Request:
Which lines of the records contain the word "axis"? Gather each of those lines and copy it in full.

Records supplied:
· · · · ·
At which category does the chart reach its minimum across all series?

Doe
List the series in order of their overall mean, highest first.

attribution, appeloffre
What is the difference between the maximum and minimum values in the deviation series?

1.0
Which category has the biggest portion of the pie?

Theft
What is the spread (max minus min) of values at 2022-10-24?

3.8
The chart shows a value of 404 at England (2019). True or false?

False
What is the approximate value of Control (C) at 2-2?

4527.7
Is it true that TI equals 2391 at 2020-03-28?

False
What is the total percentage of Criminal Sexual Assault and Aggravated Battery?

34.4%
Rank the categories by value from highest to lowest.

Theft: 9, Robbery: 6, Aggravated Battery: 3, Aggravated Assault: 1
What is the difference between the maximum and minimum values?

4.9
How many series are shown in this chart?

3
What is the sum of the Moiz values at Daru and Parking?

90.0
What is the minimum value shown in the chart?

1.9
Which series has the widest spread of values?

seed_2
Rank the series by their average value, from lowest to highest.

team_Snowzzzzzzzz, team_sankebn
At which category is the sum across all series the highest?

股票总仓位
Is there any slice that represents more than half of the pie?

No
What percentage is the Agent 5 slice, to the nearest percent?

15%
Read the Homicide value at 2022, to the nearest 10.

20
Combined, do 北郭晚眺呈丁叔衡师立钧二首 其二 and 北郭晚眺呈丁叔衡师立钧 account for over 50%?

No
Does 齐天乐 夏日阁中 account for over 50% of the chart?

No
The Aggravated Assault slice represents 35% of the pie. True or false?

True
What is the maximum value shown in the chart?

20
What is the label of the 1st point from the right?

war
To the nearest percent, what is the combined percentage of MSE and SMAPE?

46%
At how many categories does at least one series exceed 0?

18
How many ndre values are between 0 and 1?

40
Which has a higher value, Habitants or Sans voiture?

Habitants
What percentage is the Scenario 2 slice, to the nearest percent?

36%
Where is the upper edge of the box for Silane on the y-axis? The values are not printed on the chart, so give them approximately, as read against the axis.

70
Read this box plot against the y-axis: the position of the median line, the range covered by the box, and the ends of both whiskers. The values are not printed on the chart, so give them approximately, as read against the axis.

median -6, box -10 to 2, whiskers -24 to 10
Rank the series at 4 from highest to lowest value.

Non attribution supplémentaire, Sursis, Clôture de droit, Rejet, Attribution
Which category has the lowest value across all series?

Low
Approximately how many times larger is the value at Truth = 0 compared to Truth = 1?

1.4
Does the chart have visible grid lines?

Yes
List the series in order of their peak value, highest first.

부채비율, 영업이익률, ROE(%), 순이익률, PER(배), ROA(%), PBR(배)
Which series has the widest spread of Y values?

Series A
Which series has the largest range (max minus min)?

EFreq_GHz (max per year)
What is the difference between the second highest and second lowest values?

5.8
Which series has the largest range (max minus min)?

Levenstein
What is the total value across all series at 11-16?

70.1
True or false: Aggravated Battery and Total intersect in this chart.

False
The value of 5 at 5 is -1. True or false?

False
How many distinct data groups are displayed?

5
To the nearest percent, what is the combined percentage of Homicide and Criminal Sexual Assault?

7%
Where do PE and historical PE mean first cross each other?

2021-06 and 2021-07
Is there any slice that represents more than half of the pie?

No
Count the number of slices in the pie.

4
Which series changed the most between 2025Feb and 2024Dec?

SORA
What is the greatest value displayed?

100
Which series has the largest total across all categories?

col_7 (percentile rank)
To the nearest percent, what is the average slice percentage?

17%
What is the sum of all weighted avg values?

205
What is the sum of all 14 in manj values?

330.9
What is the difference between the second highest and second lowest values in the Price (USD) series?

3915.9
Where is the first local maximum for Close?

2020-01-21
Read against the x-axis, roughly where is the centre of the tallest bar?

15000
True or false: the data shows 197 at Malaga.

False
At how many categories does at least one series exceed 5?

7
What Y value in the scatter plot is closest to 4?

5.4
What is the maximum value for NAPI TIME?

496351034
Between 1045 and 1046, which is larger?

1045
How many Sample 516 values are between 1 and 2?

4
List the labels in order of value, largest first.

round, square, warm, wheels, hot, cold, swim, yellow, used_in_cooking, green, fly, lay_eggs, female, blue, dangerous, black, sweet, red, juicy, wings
· · · · ·
Answer for this exercise:
Where is the upper edge of the box for Silane on the y-axis? The values are not printed on the chart, so give them approximately, as read against the axis.
Read this box plot against the y-axis: the position of the median line, the range covered by the box, and the ends of both whiskers. The values are not printed on the chart, so give them approximately, as read against the axis.
Read against the x-axis, roughly where is the centre of the tallest bar?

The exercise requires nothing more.